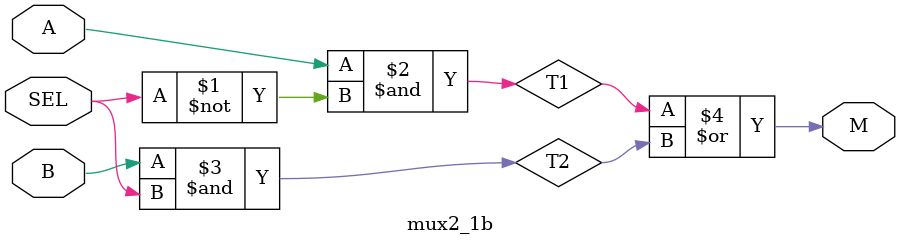
<source format=v>
module mux2_1b (
	input 		A,
	input 		B,
	input 		SEL,
	output		M
);
	wire T1, T2;
	
	and	U1 (T1, A, ~SEL);
	and	U2 (T2, B, SEL);
	
	or		U3 (M, T1, T2);


endmodule

</source>
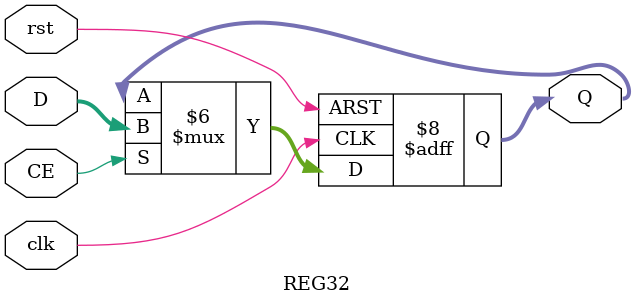
<source format=v>
`timescale 1ns / 1ps
module REG32(input clk,
				input rst,
				input CE,
				input [31:0] D,
				output reg [31:0] Q
    );

	initial begin
		Q <= 32'b0;
	end

	always @(posedge clk or posedge rst)
	begin
		if (rst == 1) Q <= 32'b0;
		else if (CE == 1) Q <= D; else Q <= Q;
	end

endmodule

</source>
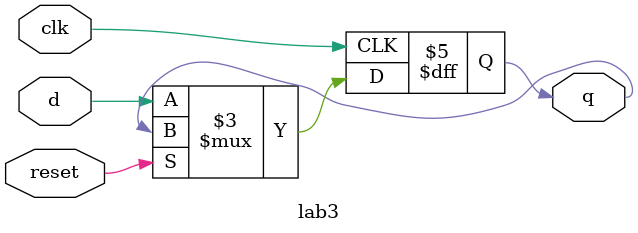
<source format=v>
module lab3(d,q,clk,reset);
  input d,clk,reset;
  output reg q;
  
  always @ (posedge clk) 
    begin 
      if(~reset)
      q <= d;
    end 
  
endmodule  
  

</source>
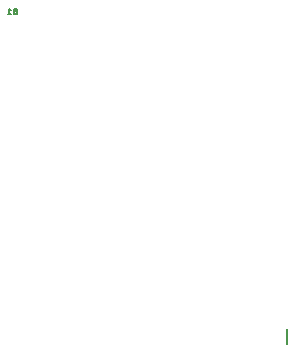
<source format=gbr>
G04 EAGLE Gerber RS-274X export*
G75*
%MOMM*%
%FSLAX34Y34*%
%LPD*%
%INSilkscreen Bottom*%
%IPPOS*%
%AMOC8*
5,1,8,0,0,1.08239X$1,22.5*%
G01*
%ADD10C,0.127000*%
%ADD11C,0.203200*%


D10*
X308719Y399556D02*
X307379Y399556D01*
X307379Y399557D02*
X307308Y399555D01*
X307236Y399549D01*
X307166Y399540D01*
X307096Y399527D01*
X307026Y399510D01*
X306958Y399489D01*
X306891Y399465D01*
X306825Y399437D01*
X306761Y399406D01*
X306698Y399371D01*
X306638Y399333D01*
X306579Y399292D01*
X306523Y399248D01*
X306469Y399201D01*
X306418Y399152D01*
X306370Y399099D01*
X306324Y399044D01*
X306282Y398987D01*
X306242Y398927D01*
X306206Y398866D01*
X306173Y398802D01*
X306144Y398737D01*
X306118Y398671D01*
X306095Y398603D01*
X306076Y398534D01*
X306061Y398464D01*
X306050Y398394D01*
X306042Y398323D01*
X306038Y398252D01*
X306038Y398180D01*
X306042Y398109D01*
X306050Y398038D01*
X306061Y397968D01*
X306076Y397898D01*
X306095Y397829D01*
X306118Y397761D01*
X306144Y397695D01*
X306173Y397630D01*
X306206Y397566D01*
X306242Y397505D01*
X306282Y397445D01*
X306324Y397388D01*
X306370Y397333D01*
X306418Y397280D01*
X306469Y397231D01*
X306523Y397184D01*
X306579Y397140D01*
X306638Y397099D01*
X306698Y397061D01*
X306761Y397026D01*
X306825Y396995D01*
X306891Y396967D01*
X306958Y396943D01*
X307026Y396922D01*
X307096Y396905D01*
X307166Y396892D01*
X307236Y396883D01*
X307308Y396877D01*
X307379Y396875D01*
X308719Y396875D01*
X308719Y401701D01*
X307379Y401701D01*
X307314Y401699D01*
X307250Y401693D01*
X307186Y401683D01*
X307122Y401670D01*
X307060Y401652D01*
X306999Y401631D01*
X306939Y401607D01*
X306881Y401578D01*
X306824Y401546D01*
X306770Y401511D01*
X306718Y401473D01*
X306668Y401431D01*
X306621Y401387D01*
X306577Y401340D01*
X306535Y401290D01*
X306497Y401238D01*
X306462Y401184D01*
X306430Y401127D01*
X306401Y401069D01*
X306377Y401009D01*
X306356Y400948D01*
X306338Y400886D01*
X306325Y400822D01*
X306315Y400758D01*
X306309Y400694D01*
X306307Y400629D01*
X306309Y400564D01*
X306315Y400500D01*
X306325Y400436D01*
X306338Y400372D01*
X306356Y400310D01*
X306377Y400249D01*
X306401Y400189D01*
X306430Y400131D01*
X306462Y400074D01*
X306497Y400020D01*
X306535Y399968D01*
X306577Y399918D01*
X306621Y399871D01*
X306668Y399827D01*
X306718Y399785D01*
X306770Y399747D01*
X306824Y399712D01*
X306881Y399680D01*
X306939Y399651D01*
X306999Y399627D01*
X307060Y399606D01*
X307122Y399588D01*
X307186Y399575D01*
X307250Y399565D01*
X307314Y399559D01*
X307379Y399557D01*
X303562Y400629D02*
X302222Y401701D01*
X302222Y396875D01*
X303562Y396875D02*
X300881Y396875D01*
D11*
X537210Y130175D02*
X537210Y117475D01*
M02*

</source>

☆ ☆ ☆ ☆ ☆

## WHAT IS NEEDED
Repeat exactly the lines above from the one with "X306173Y398802D01*" up to and including the one with "X306076Y397898D01*". No other line belongs in the reply.

## RESULT OF THIS TASK
X306173Y398802D01*
X306144Y398737D01*
X306118Y398671D01*
X306095Y398603D01*
X306076Y398534D01*
X306061Y398464D01*
X306050Y398394D01*
X306042Y398323D01*
X306038Y398252D01*
X306038Y398180D01*
X306042Y398109D01*
X306050Y398038D01*
X306061Y397968D01*
X306076Y397898D01*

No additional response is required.